Interesting charts of the day
China’s Shanghai A-Shares Index (weekly & daily) was a serial laggard that is now coming into form, as you can see from this rounding formation on the 10-year chart which has finally broke its long sequence of lower rally highs. The daily chart shows that a consolidation has been occurring over the last two and a half weeks and Wednesday’s new closing high suggests demand is reasserting itself. A close beneath 2390 would be required to delay additional upside scope beyond the near term. Valuations remain competitive with a p/e of 11.04 and yield of 2.94%, according to Bloomberg.
Wall Street’s S&P 500 (weekly & daily) remains consistent on the 5-year weekly chart, albeit a little overextended and near psychological resistance in the 2000 region. The daily chart broke its 3-day decline from last Friday’s new all-time high with an upside key day reversal. A close beneath 1975 is now required to indicate a further pullback towards the 200-day (40-week) moving average. A close beneath 1900 would be required to indicate pattern deterioration by breaking the lengthy progression of higher reaction lows.
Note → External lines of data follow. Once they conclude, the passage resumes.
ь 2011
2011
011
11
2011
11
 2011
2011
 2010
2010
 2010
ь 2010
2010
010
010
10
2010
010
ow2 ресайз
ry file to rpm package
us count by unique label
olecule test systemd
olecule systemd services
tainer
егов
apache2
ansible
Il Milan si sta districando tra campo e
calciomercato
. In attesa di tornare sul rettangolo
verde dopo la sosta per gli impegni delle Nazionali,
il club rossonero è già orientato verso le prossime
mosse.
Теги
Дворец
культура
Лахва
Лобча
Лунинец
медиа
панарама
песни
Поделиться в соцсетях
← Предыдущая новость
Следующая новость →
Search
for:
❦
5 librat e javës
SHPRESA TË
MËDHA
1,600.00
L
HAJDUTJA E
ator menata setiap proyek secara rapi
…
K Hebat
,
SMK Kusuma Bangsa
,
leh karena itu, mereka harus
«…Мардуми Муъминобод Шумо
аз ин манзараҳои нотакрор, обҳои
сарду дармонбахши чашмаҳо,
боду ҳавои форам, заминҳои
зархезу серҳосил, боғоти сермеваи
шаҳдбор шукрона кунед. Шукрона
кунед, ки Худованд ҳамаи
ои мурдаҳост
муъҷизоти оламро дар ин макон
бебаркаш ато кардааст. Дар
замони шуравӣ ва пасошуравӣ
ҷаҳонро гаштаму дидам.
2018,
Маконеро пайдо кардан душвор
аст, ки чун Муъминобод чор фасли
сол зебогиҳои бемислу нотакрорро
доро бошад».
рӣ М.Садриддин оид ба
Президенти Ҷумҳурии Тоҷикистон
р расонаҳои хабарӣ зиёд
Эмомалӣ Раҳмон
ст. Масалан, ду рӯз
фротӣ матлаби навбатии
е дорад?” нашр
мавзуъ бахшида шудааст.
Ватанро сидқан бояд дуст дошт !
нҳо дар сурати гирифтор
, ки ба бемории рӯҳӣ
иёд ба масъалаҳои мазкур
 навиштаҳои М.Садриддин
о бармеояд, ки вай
Big-cap miners BHP Billiton and Rio Tinto have slumped over the last month on slow global GDP growth and falling iron ore prices. These problems persist but the shares showed the first sign of returning demand on Wednesday, rallying from a region of previous support. BHP’s and Rio’s dividend yields of 4.51% and 4.28%, respectively, should help to cushion downside risk from current levels.